Every entry should be returned unchanged, with the pictures omitted.

====== Data extract

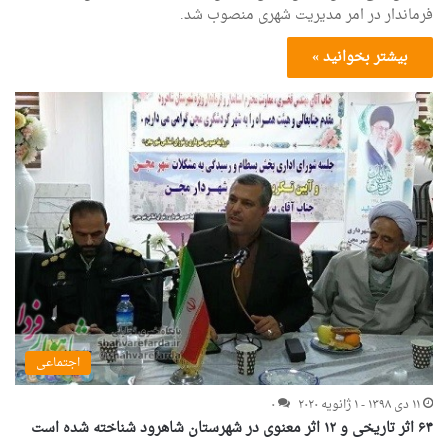
فرماندار در امر مدیریت شهری منصوب شد.
بیشتر بخوانید »
اجتماعی
۱۱ دی ۱۳۹۸ - ۱ ژانویه ۲۰۲۰
۰
۶۴ اثر تاریخی و ۱۲ اثر معنوی در شهرستان شاهرود شناخته شده است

============

Solution:
فرماندار در امر مدیریت شهری منصوب شد.
بیشتر بخوانید »
اجتماعی
۱۱ دی ۱۳۹۸ - ۱ ژانویه ۲۰۲۰
۰
۶۴ اثر تاریخی و ۱۲ اثر معنوی در شهرستان شاهرود شناخته شده است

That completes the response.